His voice was cut off by Yuuki’s hands around his throat. Yuuki pushed until Hanazawa’s head touched the wall behind him. Even then the man was still trying to speak.

“Just remember this,” Yuuki said through clenched teeth. “Those five hundred and twenty people didn’t lose their lives for you to get off on it.”

 

Yokoyama himself was a reporter who covered the JAL123 crash, which lends an undeniable authenticity to his writing. He uses Yuuki’s fictitious perspective to remove himself from his memories and reexamine everything that happened. Unlike Yuuki, Yokoyama climbed to the crash site immediately after the disaster and, because the trek was so long and arduous, he had to “spend the night on the mountain, surrounded by body parts that no longer resembled anything human.” Yokoyama wrote this novel in part to “escape” his memories of the crash, seventeen years afterward—like Yuuki, who is reliving his experience seventeen years later.

Kawai’s translation brought the emotions and concepts behind Yokoyama’s words into English without any residual awkwardness. Even without familiarity with Japanese culture, readers can pick up on certain cultural details, like the respect for age and social status, which is made apparent in the translation as well. At one point, Yuuki receives a reliable tip about the cause of the crash, but decides not to print it before receiving confirmation, which leads to another paper beating the NKT to the scoop. Despite derision from most of the office, a fellow (but younger) reporter calls Yuuki to tell him he made the right decision and refers to him as “Yuu-san” instead of the normal “Yuuki-san.” The difference seems slight until Yuuki, thinking back to the phone call, draws attention to it regrets not thanking him for using the appellation, making clear the close bond of respect and friendship implied by the nickname.
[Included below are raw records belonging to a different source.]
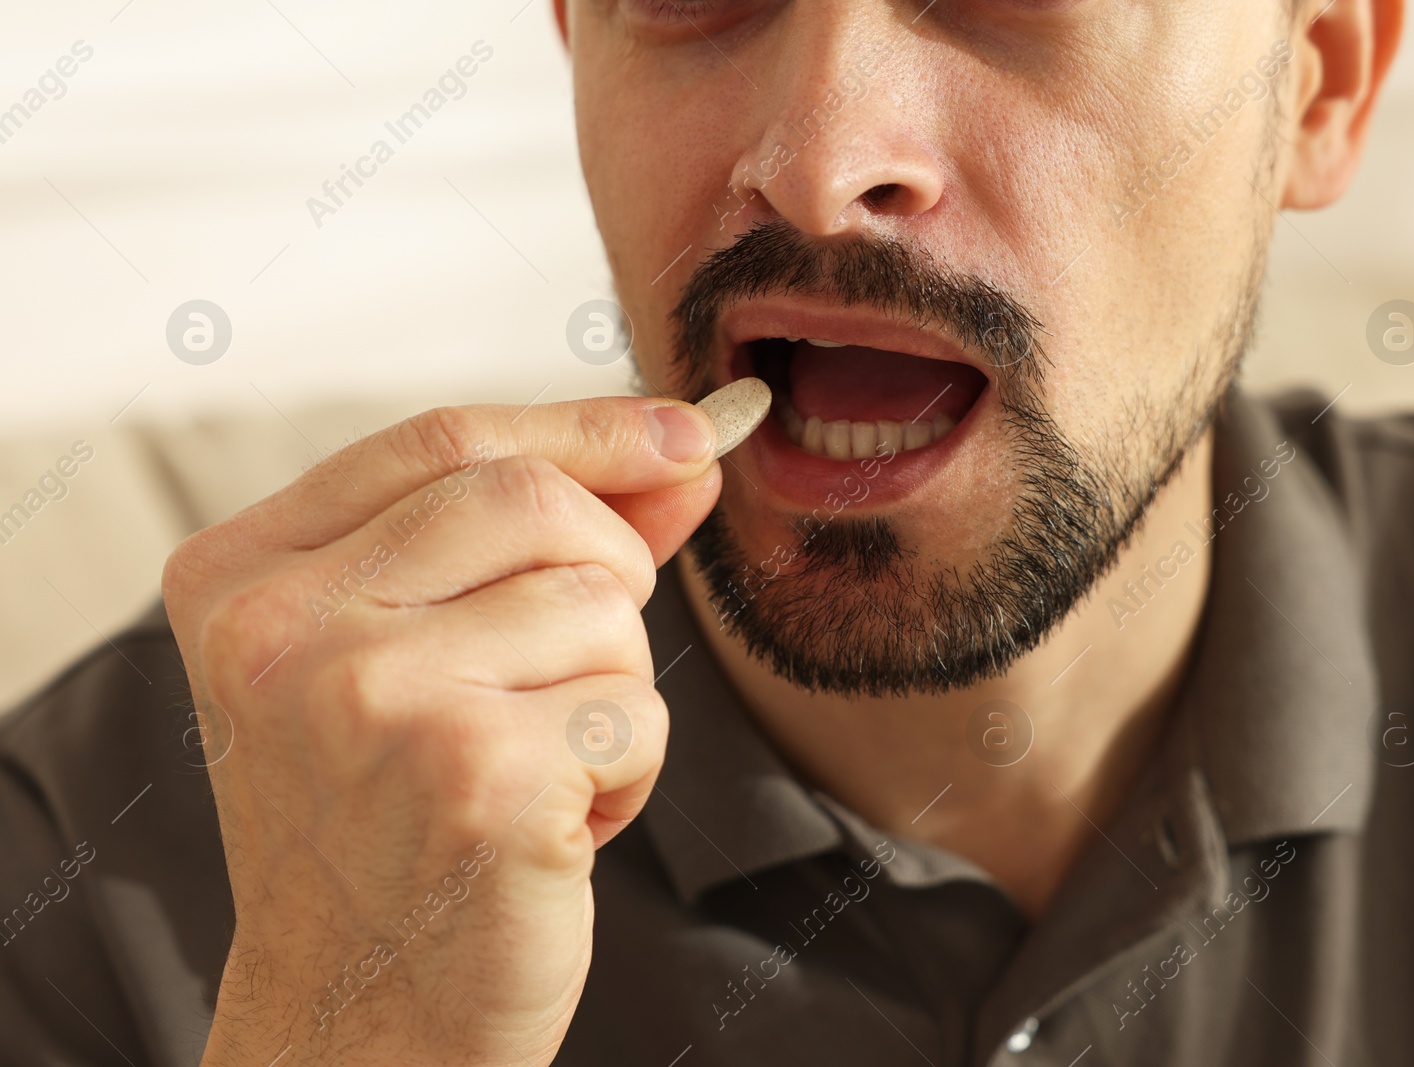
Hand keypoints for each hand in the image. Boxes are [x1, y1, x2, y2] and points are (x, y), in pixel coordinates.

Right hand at [161, 398, 721, 1065]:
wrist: (362, 1023)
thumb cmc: (394, 836)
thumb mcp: (416, 661)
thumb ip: (532, 539)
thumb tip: (679, 454)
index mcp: (244, 578)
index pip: (443, 439)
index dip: (584, 428)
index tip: (683, 436)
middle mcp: (285, 628)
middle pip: (535, 498)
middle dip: (605, 576)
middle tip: (565, 676)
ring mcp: (373, 697)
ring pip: (602, 603)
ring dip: (610, 693)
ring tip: (534, 772)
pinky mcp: (476, 773)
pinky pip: (639, 710)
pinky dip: (629, 773)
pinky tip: (553, 828)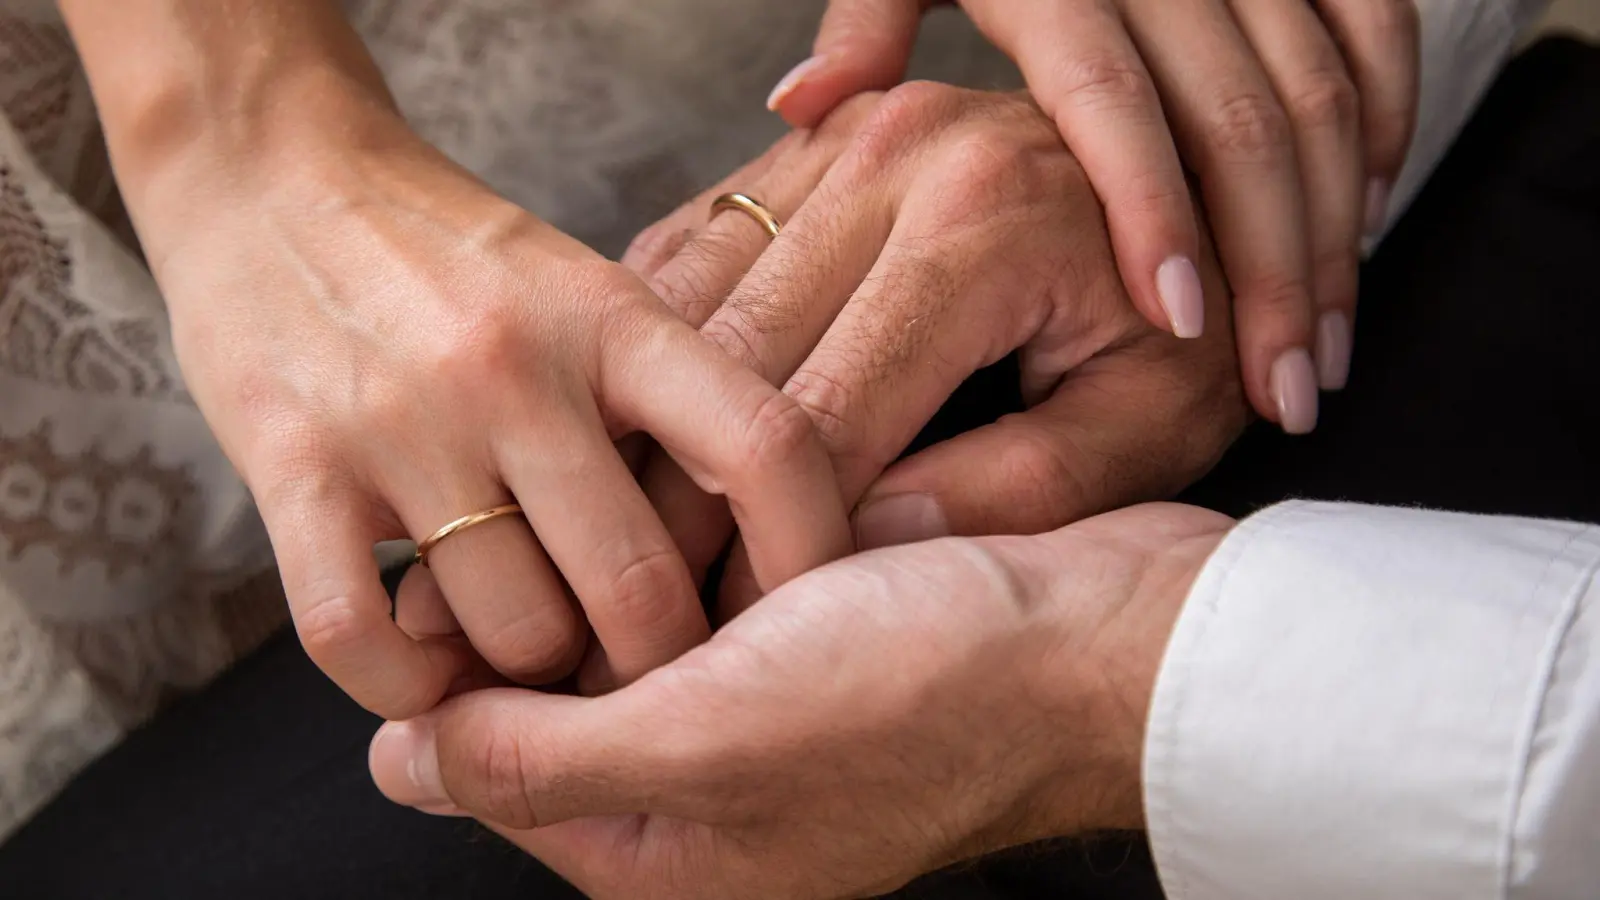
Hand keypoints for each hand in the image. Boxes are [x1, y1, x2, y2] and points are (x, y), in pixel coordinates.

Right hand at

Yuuki’s recollections of that week in 1985 are interwoven with chapters detailing his progress up Tsuitate, providing a break from the fast-paced action in the newsroom. As he climbs up with Rintaro Anzai, the son of his colleague Kyoichiro Anzai, information about present circumstances invites many questions about the past—why did Kyoichiro collapse and go into a coma on the same night as the crash? In what capacity is Yuuki now working for the NKT, and why did it change? How did he end up acting as Rintaro’s second father? The evolving mysteries set the book within a broader framework, beyond just the week of the disaster. Tidbits of information provide a welcome distraction from news of the flight.

The author’s candor in describing Yuuki’s reasoning makes him quite relatable. Some of his choices are incredibly frustrating because he considers better options but is too cowardly to see them through. Power machinations within the NKT clearly have a huge impact on what gets printed, and from his position Yuuki can see everyone’s political alignments. Trying not to pick a side, as we all know, only gets him so far. His moral compass seems to be relatively well aligned, but he often lacks the nerve and willpower to fight for what he believes to be right. Eventually he gains both confidence and courage and begins to make more controversial decisions—risking the wrath of his superiors and forcing him to decide between his integrity and his job.